Review: “The Second Summoning,” Tanya Huff

Pros: Funny, hilarious, silly, amusing, entertaining, laugh-a-minute, whimsical, playful, absurd…
Cons: Occasionally a little too surreal
Rating: 4.5 out of 5


The Second Summoning is book two of The Keeper Chronicles (you can find all three books packaged together in The Complete Keeper Chronicles). I would not recommend reading these books out of order, but then it’s a trilogy instead of one of today’s endless series, and you can get the whole thing in one volume, so that isn’t a negative–just a warning. In this installment, Claire, Dean, and Austin (the cat) are having relationship troubles. Dean wants to be with Claire, but he’s having trouble getting a word in edgewise. Claire wants to be with Dean, but she’s putting her calling as a mystical Keeper above him. As for Austin, he just wants his two humans to stop being such idiots. Thanks to the meddling of Claire’s ridiculously powerful younger sister Diana, as well as the strength of the feelings between Claire and Dean, an angel and a demon have manifested in the world. There’s just one, not-so-small problem: angels and demons are supposed to be sexless, and these two, thanks to a colossal misunderstanding occurring during the angel’s manifestation, have gender. That little flaw is enough to allow the world to start corrupting them. Now all of our heroes have to fix the metaphysical ‘accidents’ caused by the problem, stop the demon from loosing Hell on earth (naturally), and figure out: what do you do with an angel and a demon who are beset by teenage hormones?

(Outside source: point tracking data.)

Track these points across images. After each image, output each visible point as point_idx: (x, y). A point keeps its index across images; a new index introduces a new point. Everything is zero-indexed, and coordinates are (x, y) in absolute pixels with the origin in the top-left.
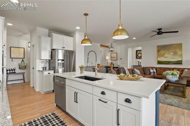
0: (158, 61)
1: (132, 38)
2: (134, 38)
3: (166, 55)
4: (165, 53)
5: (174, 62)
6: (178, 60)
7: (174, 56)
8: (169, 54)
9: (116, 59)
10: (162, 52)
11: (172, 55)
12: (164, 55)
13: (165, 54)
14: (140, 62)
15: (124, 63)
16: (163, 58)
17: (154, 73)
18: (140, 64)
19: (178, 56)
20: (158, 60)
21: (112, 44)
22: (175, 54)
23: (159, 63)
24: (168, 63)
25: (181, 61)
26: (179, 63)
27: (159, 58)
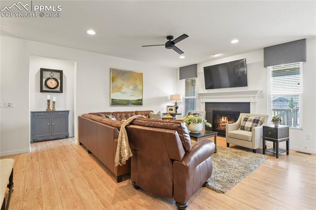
0: (112, 100)
2: (91, 32)
3: (124, 89)
4: (122, 85)
5: (134, 102)
7: (134, 92)
8: (128, 87)
10: (119, 82)
11: (131, 89)
12: (121, 88)
14: (54, 103)
16: (120, 93)
18: (54, 108)
19: (138, 91)
20: (112, 98)
23: (114, 103)
24: (127, 103)
25: (142, 100)
26: (139, 103)
27: (113, 94)
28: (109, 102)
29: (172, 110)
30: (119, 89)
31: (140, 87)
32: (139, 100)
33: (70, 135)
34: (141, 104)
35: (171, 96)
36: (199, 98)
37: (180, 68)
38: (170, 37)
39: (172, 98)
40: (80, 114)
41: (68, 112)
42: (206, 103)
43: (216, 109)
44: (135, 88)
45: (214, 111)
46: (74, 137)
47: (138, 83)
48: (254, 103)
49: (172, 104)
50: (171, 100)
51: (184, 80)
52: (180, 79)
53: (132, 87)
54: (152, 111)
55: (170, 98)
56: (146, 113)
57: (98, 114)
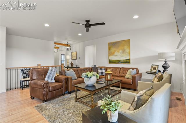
1: (78, 34)
6: (126, 59)
7: (123, 54)
9: (75, 58)
10: (113, 50)
13: (116, 52)
15: (82, 63)
16: (113, 56)
17: (101, 74)
19: (126, 53)
20: (109, 59)
21: (68, 42)
22: (124, 51)
23: (111, 62)
24: (118, 62)
25: (129, 60)
26: (127, 62)
27: (110, 57)
31: (127, 51)
47: (126, 47)
53: (121, 51)
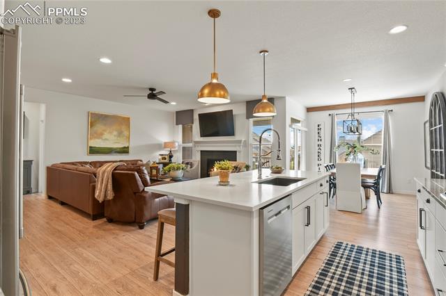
0: (91, 147)
3: (106, 136)
4: (104, 131)
5: (118, 150)
7: (119, 139)
8: (111, 133)
10: (99, 127)
11: (115, 136)
12: (102, 134)
13: (105, 133)
16: (100, 140)
19: (124, 138)
20: (90, 145)
23: (93, 151)
24: (109, 151)
25: (128, 147)
26: (125, 151)
27: (92, 141)
28: (86, 150)
29: (165, 159)
30: (99, 136)
31: (126, 133)
32: (125, 147)
33: (33, 190)
34: (128, 152)
35: (165, 143)
36: (195, 146)
37: (177, 112)
38: (152, 90)
39: (166, 145)
40: (50, 164)
41: (31, 161)
42: (201, 151)
43: (210, 157)
44: (120, 134)
45: (208, 160)
46: (38, 192)
47: (124, 128)
48: (240, 152)
49: (166, 152)
50: (165, 148)
51: (181, 126)
52: (177, 124)
53: (115, 133)
54: (141, 161)
55: (163, 145)
56: (133, 163)
57: (73, 164)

The Second Summoning is every bit as funny as Summon the Keeper. It ranges from sly humor to Mel Brooks-like slapstick, and once again the cats are giving me strange looks because I’ve been laughing out loud in an empty house.

“Can too.”
“Diana, don’t argue with Hell.”

My only minor difficulty is that the humor occasionally gets quite surreal in this one, partially thanks to Diana’s sheer power level and the super-thinness of the fabric of reality in certain areas (meaning that reality doesn’t just bend in some places–it breaks, and oh the metaphors and euphemisms go strange when that happens). The only problem with this is that sometimes I got a bit confused as to what, exactly, was actually happening.

As for the relationship between Dean and Claire: normally I hate “I must protect you by leaving you!” angst, because it’s almost never really believable. In this case, however, Claire’s more-Keeper-than-thou arrogance, as well as the way in which everything unfolds, make it believable. Also, Huff doesn’t try to drag it out over the entire book the way some authors would, instead finding plenty of other ways to keep the relationship dynamic and troublesome.

The characters are wonderful. Claire manages to be arrogant without being unlikable. Diana manages to be a rebellious teenager without being stupid. Dean is still obsessed with cleanliness–and yet he isn’t reduced to just that quirk. Instead he’s absolutely endearing. Add to that a couple of annoying teenagers (Samuel, the angel, and Byleth, the demon) who exude confused awkwardness on steroids, not to mention the aging and increasingly cranky Austin, and you have a recipe for hilarity.